U.S. crude stocks fell more than expected in the most recent week due to year-end tax considerations, analysts said, while gasoline and distillate inventories rose, the Energy Information Administration said on Wednesday.
Crude inventories fell by 4.7 million barrels in the week to Dec. 17 to 423.6 million barrels, compared with analysts' expectations in a Reuters poll for a 2.7 million-barrel drop.
U.S. companies that store large quantities of oil draw down inventories in the last weeks of the year to cut their bill for royalty taxes, particularly in the U.S. Gulf.
"A total crude draw of 4.7 million barrels was again driven by a drop on the U.S. Gulf Coast amid stronger refinery runs, while imports were once again subdued due to end-of-year ad valorem tax considerations," said Matt Smith, lead Americas oil analyst at Kpler.
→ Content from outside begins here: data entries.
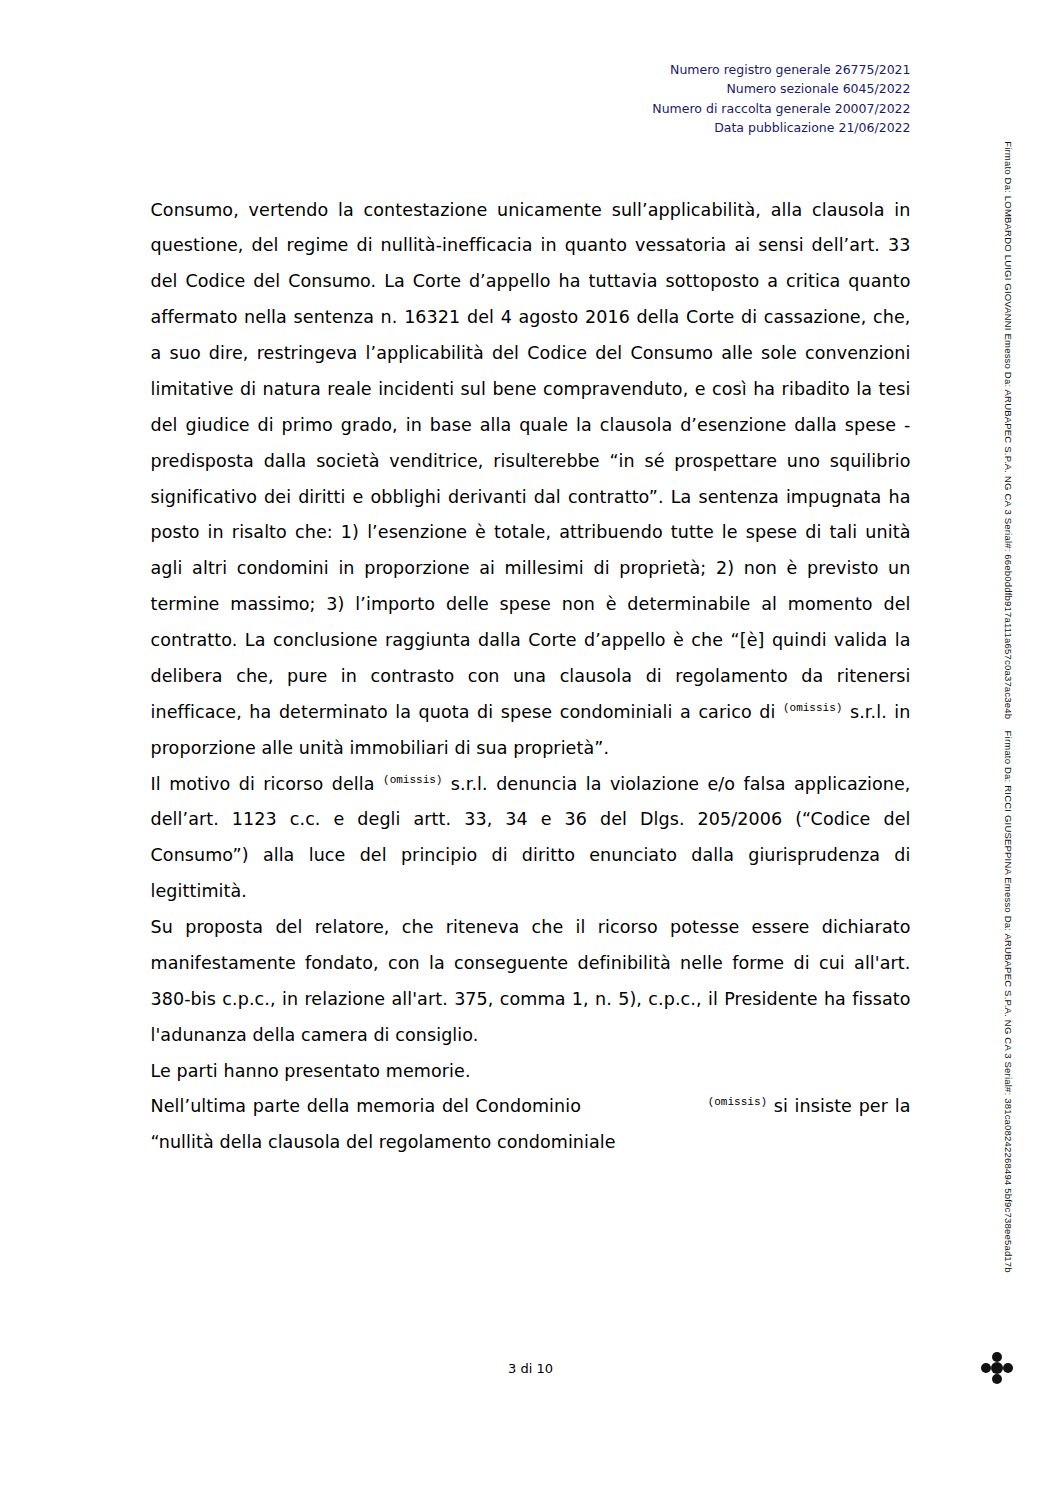Numero registro generale 26775/2021
Numero sezionale 6045/2022
Numero di raccolta generale 20007/2022
Data pubblicazione 21/06/2022
Consumo, vertendo la contestazione unicamente sull’applicabilità, alla clausola in questione, del regime di nullità-inefficacia in quanto vessatoria ai sensi dell’art. 33 del Codice del Consumo. La Corte d’appello ha tuttavia sottoposto a critica quanto affermato nella sentenza n. 16321 del 4 agosto 2016 della Corte di cassazione, che, a suo dire, restringeva l’applicabilità del Codice del Consumo alle sole convenzioni limitative di natura reale incidenti sul bene compravenduto, e così ha ribadito la tesi del giudice di primo grado, in base alla quale la clausola d’esenzione dalla spese - predisposta dalla società venditrice, risulterebbe “in sé prospettare uno squilibrio significativo dei diritti e obblighi derivanti dal contratto”. La sentenza impugnata ha posto in risalto che: 1) l’esenzione è totale, attribuendo tutte le spese di tali unità agli altri condomini in proporzione ai millesimi di proprietà; 2) non è previsto un termine massimo; 3) l’importo delle spese non è determinabile al momento del contratto. La conclusione raggiunta dalla Corte d’appello è che “[è] quindi valida la delibera che, pure in contrasto con una clausola di regolamento da ritenersi inefficace, ha determinato la quota di spese condominiali a carico di (omissis) s.r.l. in proporzione alle unità immobiliari di sua proprietà”.
Il motivo di ricorso della (omissis) s.r.l. denuncia la violazione e/o falsa applicazione, dell’art. 1123 c.c. e degli artt. 33, 34 e 36 del Dlgs. 205/2006 (“Codice del Consumo”) alla luce del principio di diritto enunciato dalla giurisprudenza di legittimità.
Su proposta del relatore, che riteneva che il ricorso potesse essere dichiarato manifestamente fondato, con la conseguente definibilità nelle forme di cui all'art. 380-bis c.p.c., in relazione all'art. 375, comma 1, n. 5), c.p.c., il Presidente ha fissato l'adunanza della camera di consiglio.
Le parti hanno presentato memorie.
Nell’ultima parte della memoria del Condominio (omissis) si insiste per la “nullità della clausola del regolamento condominiale
3 di 10
Firmato Da: LOMBARDO LUIGI GIOVANNI Emesso Da: ARUBAPEC S.P.A. NG CA 3 Serial#: 66eb0ddfb917a111a657c0a37ac3e4b Firmato Da: RICCI GIUSEPPINA Emesso Da: ARUBAPEC S.P.A. NG CA 3 Serial#: 381ca08242268494 5bf9c738ee5ad17b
Net U.S. crude imports rose last week by 489,000 barrels per day, the EIA said, as exports also fell.
Gasoline stocks rose more than anticipated, with a build of 5.5 million barrels in the week, compared with expectations for a 467,000 million-barrel rise. Some analysts said the increase was an early signal of weakening demand due to the Omicron variant of the coronavirus.
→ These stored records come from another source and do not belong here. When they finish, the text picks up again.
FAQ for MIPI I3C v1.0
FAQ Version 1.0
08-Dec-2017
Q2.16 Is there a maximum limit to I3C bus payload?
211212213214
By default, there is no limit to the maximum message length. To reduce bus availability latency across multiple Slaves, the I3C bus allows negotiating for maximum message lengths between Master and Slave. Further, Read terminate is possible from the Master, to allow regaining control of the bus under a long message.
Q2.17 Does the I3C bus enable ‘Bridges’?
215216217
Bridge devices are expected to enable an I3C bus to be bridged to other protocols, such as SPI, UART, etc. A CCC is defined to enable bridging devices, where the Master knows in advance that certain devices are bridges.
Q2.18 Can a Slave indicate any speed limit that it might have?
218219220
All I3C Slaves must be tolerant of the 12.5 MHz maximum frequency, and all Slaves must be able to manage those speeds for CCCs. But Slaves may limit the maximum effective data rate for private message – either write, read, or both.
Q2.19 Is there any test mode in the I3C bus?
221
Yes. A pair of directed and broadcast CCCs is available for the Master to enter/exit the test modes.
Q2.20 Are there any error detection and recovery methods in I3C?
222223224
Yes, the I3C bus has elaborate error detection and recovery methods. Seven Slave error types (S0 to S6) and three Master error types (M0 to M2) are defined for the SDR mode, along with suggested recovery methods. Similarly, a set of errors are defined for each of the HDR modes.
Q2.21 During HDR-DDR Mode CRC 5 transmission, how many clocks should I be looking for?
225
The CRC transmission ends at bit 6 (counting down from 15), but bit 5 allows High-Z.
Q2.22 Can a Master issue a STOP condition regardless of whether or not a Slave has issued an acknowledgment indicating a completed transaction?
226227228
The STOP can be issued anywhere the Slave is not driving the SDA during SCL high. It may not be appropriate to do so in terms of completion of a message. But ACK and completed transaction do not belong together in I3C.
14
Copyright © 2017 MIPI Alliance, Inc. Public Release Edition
"Gasoline was a little disappointing on the demand side but if you look at consumer confidence that was telling a different story this morning. Consumer confidence, usually when it rises, gasoline rises with it, so people are looking at this week as maybe a one-off," said Phil Flynn, senior analyst at Price Futures Group in Chicago.
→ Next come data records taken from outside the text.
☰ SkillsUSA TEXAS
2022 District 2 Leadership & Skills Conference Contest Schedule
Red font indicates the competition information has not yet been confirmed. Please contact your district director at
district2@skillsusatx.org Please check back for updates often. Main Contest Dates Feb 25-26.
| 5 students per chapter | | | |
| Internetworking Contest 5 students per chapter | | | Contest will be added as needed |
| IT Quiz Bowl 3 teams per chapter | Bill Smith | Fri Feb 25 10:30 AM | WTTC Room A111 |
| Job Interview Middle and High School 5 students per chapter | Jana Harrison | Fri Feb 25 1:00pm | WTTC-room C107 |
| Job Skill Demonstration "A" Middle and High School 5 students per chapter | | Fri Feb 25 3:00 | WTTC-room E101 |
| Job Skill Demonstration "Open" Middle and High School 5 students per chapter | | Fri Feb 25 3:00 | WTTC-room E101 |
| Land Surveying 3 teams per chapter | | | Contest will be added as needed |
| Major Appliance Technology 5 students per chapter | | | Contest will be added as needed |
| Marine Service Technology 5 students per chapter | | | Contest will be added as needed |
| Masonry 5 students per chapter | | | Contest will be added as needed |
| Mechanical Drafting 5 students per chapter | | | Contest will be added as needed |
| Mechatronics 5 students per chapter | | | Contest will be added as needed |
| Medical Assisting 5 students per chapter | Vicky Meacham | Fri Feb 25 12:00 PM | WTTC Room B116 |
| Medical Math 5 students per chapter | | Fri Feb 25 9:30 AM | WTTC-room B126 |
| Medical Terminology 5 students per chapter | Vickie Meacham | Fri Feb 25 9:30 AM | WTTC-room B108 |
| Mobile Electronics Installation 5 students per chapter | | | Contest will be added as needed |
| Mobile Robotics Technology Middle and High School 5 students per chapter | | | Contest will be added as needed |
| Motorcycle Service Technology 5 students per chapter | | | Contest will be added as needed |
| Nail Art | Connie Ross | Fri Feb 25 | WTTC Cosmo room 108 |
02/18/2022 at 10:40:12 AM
The United States released barrels from the U.S. Strategic Petroleum Reserve, which fell to its lowest level since November 2002 with a balance of 596.4 million.
Crude stocks at the Cushing, Oklahoma, delivery hub rose by 1.5 million barrels in the last week, the EIA said.
Refinery crude runs rose by 148,000 barrels per day in the last week and refinery utilization rates fell by 0.2 percentage points to 89.6% of total capacity.
Distillate stockpiles rose 396,000 barrels in the week to 124.2 million barrels.
Oil markets were modestly higher after the report, with U.S. crude futures up 45 cents to $71.57 a barrel as of 11:05 a.m. EST (1605 GMT) and Brent up 32 cents to $74.32 a barrel.